Still, even though the trial didn’t really prove its primary objective—that larazotide closes up the intestines’ tight junctions—the drug did seem to protect patients from the ill effects of gluten. “So it looks like the drug works, but maybe in a different way than hypothesized,” says Peter Green, director of the Celiac Disease Center at Columbia University College of Physicians and Surgeons in New York City.

Another possibility is that larazotide really does affect the tight junctions but that the clinical test used to measure intestinal permeability, which looks at sugar absorption, is too crude to detect the drug’s impact, suggests Daniel Leffler, director of clinical research for the Celiac Center at Beth Israel Deaconess Medical Center, who was an investigator in the larazotide trial. “We all believe that various things can affect leakiness,” he says, “but a lot of us don’t believe a sugar-based test is specific enough to measure that effect.”

SCHUPPAN SUSPECTS THAT THE IDEAL TREATMENT WOULD INVOLVE vaccines and related immunotherapies that work the way allergy shots do for hay fever victims: by introducing a series of tiny doses of an antigen that teach the immune system to tolerate that antigen. “To do that, you need to know exactly which parts of gluten are toxic,” says Robert Anderson, an investigator at the Walter and Eliza Hall Institute of Medical Research in Parkville, Australia. “Then you can target the parts of the immune reaction that cause the disease.”

Anderson thinks he has identified those parts—three specific peptides—and the vaccine he has developed, now in early clinical trials, focuses on the role of the DQ2 version of the HLA molecule.

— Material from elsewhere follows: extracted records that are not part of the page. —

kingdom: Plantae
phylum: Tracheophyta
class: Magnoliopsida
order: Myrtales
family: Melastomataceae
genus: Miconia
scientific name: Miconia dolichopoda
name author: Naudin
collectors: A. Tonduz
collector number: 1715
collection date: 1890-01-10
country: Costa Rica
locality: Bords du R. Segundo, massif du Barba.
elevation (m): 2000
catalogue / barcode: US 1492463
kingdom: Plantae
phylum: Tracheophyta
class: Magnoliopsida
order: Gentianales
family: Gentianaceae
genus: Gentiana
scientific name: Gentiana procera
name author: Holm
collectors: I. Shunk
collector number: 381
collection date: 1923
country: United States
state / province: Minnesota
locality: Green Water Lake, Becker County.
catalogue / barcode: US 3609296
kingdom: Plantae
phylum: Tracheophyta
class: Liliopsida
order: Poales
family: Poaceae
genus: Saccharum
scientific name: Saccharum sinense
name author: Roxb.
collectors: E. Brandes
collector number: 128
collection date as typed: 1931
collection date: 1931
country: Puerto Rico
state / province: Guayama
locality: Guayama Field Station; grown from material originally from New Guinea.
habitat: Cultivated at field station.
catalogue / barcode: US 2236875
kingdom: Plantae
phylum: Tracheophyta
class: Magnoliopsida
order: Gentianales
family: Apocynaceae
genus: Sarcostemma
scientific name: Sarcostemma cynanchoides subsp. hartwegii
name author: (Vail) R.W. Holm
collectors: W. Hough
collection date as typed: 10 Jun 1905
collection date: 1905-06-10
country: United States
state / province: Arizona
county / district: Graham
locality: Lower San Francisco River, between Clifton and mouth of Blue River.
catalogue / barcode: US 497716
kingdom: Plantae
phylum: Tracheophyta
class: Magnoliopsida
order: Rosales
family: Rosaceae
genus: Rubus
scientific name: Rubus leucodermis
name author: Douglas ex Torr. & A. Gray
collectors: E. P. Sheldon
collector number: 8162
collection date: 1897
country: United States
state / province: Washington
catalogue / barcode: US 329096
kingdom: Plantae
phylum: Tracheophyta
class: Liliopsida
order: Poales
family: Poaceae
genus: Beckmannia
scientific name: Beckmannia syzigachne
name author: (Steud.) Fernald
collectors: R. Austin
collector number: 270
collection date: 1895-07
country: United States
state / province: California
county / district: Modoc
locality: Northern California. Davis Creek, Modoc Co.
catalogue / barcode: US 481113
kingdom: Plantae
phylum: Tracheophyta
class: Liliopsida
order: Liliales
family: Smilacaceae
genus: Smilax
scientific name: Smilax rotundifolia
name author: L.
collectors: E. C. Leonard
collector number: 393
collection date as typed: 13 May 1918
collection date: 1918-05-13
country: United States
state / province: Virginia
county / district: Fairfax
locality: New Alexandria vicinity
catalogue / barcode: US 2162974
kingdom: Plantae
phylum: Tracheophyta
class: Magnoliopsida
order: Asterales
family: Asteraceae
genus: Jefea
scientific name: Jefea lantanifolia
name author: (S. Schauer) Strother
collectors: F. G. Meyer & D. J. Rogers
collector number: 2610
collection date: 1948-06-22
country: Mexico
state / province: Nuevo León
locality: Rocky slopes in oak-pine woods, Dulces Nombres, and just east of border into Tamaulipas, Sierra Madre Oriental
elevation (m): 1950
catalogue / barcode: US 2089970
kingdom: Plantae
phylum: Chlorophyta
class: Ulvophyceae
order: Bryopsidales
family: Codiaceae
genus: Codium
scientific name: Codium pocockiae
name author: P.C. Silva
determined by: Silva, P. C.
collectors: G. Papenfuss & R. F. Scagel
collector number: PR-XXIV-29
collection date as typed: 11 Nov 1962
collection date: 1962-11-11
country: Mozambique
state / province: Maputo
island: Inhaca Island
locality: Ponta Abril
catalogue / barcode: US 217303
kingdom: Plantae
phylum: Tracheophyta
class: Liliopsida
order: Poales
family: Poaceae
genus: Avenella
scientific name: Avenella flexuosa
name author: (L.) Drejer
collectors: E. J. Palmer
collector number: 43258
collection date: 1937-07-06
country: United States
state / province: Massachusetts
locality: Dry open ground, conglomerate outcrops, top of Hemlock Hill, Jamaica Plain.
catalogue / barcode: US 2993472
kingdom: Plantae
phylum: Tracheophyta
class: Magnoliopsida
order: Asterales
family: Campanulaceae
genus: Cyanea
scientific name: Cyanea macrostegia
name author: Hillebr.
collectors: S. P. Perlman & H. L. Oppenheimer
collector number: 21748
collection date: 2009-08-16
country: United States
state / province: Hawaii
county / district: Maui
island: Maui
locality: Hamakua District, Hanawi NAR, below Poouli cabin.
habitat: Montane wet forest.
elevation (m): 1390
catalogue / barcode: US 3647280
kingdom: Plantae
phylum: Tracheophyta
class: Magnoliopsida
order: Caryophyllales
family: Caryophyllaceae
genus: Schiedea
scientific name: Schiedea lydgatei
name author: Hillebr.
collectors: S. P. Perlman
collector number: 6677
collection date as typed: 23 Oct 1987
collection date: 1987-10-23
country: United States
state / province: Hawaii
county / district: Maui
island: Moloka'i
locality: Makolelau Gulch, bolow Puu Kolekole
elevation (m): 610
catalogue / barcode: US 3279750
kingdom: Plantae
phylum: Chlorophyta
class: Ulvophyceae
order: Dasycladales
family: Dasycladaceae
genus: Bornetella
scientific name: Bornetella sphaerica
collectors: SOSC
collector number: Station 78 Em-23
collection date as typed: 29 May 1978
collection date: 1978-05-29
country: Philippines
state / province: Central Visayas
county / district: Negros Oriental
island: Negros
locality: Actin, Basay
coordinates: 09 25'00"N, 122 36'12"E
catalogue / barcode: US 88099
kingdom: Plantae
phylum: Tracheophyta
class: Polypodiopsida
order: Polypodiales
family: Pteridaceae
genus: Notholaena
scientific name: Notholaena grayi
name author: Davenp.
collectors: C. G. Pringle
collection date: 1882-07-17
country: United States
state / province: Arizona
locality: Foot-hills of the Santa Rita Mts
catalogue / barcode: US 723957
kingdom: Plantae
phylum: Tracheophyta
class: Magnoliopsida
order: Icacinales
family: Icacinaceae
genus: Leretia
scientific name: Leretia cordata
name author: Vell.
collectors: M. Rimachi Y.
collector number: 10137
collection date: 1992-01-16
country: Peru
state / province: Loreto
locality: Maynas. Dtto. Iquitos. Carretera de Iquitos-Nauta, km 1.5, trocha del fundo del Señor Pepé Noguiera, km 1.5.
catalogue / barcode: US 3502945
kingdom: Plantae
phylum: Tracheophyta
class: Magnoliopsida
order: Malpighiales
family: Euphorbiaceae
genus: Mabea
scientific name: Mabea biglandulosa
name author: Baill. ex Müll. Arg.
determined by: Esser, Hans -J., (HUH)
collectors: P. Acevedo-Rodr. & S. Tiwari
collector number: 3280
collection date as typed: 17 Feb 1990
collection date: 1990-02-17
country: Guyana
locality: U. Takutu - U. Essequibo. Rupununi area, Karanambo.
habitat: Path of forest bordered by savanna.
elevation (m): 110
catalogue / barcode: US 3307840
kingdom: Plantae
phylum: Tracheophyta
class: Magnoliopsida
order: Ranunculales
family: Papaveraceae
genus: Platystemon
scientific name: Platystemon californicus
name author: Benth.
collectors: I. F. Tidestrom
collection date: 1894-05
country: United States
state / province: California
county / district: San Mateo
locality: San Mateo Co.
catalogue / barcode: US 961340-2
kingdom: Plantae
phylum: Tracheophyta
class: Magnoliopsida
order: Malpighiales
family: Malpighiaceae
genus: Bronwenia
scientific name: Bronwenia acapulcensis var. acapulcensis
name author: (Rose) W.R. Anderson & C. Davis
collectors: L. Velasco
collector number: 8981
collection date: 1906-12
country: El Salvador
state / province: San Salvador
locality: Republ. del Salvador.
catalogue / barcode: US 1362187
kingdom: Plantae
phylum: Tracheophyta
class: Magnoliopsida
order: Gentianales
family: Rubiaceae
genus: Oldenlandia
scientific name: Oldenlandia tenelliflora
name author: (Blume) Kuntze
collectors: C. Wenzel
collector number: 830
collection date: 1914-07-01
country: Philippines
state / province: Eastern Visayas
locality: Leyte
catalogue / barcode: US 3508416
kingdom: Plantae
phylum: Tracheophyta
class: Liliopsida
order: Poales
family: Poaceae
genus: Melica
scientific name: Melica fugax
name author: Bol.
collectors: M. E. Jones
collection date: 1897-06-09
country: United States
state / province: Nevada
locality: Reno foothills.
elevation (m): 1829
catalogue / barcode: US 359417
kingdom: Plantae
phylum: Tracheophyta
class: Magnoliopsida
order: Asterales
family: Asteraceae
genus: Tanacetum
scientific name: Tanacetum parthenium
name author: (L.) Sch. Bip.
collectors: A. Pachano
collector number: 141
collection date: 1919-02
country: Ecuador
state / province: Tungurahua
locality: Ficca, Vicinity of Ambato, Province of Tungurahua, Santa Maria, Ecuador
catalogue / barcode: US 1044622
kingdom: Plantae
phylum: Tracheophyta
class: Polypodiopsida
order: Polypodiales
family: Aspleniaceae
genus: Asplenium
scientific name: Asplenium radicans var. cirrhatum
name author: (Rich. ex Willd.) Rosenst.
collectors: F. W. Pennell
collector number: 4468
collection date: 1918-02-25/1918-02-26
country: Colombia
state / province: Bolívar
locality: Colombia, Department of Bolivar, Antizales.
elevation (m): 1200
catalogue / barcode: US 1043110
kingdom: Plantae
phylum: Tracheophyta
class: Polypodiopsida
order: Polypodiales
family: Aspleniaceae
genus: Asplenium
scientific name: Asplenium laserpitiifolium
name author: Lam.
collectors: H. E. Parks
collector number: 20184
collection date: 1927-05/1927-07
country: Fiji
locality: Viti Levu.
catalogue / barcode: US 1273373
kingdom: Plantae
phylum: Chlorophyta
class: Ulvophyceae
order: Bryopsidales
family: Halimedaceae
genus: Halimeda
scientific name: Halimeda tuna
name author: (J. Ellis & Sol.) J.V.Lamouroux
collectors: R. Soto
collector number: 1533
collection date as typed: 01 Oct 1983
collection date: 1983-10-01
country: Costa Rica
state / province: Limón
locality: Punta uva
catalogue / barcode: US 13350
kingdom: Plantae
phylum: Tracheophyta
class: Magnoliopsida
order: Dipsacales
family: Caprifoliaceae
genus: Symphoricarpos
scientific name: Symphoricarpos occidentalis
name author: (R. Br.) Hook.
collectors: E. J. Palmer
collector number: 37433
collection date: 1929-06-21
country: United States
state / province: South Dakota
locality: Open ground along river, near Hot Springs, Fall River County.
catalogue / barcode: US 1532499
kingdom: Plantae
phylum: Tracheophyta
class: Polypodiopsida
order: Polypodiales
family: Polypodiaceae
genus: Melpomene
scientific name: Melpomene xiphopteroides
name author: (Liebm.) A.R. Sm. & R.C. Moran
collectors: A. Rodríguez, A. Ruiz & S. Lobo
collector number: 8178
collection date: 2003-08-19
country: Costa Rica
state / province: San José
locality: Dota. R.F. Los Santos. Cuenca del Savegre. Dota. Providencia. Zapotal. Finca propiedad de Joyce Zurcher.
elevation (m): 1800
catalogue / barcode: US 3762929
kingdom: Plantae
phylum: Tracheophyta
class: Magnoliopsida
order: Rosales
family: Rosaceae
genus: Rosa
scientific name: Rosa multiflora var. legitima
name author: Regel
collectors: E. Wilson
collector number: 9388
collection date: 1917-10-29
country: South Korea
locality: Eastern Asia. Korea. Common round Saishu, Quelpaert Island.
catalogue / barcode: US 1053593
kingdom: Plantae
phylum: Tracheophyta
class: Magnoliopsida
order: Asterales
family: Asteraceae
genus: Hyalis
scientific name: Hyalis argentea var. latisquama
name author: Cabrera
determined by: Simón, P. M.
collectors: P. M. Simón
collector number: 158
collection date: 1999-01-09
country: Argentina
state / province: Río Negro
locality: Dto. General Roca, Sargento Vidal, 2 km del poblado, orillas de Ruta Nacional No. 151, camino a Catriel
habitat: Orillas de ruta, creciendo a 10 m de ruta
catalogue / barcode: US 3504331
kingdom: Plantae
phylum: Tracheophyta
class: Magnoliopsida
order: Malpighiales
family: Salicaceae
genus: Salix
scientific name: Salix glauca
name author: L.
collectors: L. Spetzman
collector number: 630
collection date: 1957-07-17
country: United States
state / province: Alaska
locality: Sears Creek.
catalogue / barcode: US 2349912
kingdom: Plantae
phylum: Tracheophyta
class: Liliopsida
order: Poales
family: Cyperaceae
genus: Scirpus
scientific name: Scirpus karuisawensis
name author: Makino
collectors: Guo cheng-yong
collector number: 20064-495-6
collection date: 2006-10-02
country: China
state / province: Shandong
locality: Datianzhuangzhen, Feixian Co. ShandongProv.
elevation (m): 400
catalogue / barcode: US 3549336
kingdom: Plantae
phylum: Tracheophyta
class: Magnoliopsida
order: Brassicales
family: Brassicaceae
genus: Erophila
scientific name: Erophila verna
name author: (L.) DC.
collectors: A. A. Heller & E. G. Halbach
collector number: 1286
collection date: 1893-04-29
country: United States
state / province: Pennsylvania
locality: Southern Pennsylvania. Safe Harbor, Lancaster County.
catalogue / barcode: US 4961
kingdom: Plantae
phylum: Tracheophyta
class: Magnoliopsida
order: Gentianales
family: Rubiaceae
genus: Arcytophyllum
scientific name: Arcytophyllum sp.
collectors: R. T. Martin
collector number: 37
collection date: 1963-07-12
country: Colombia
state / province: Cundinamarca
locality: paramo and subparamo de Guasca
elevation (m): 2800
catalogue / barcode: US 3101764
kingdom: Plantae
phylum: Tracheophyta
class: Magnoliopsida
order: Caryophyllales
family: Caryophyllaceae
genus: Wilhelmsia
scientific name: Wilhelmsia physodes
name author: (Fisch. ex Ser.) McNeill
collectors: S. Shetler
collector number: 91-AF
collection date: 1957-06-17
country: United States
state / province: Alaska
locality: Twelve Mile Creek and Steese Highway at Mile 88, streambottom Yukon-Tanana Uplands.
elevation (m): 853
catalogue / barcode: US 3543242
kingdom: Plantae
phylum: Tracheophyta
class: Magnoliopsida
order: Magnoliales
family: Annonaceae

When these immunogenic gluten peptides enter the body by subcutaneous injection rather than through the gut as they normally do, the immune system could learn to tolerate them. In theory the antigen-presenting cells will still display the peptides on the HLA DQ2 molecule, but instead of causing activation, the T cells will become “regulatory” and not trigger an inflammatory cascade. Anderson believes the same principle should apply to other autoimmune diseases in which antigens presented on HLA molecules also activate a T cell response. “Diseases like type 1 diabetes, multiple sclerosis, rheumatoid arthritis and autoimmune thyroid disease use the same T cells, but the T cells choose to react differently, so they affect different tissues,” he says. “Celiac disease has the advantage of being the first human autoimmune disease for which the critical T-cell-activating peptides have been discovered.”

The beauty of inducing tolerance is that it targets only the parts of the immune system that cause the disease, rather than affecting the whole system the way many current immunotherapy drugs do, which leave people vulnerable to infections and other serious complications. Similarly, larazotide, despite uncertainty about how it works, also has a good safety record.

That’s what’s so exciting about knowing so much about the pathology of a disease, as researchers do with celiac disease. As researchers learn how to prevent or treat autoimmunity in celiac disease, they may be able to apply those lessons and to devise better therapies for less well understood autoimmune diseases that are much less easily controlled.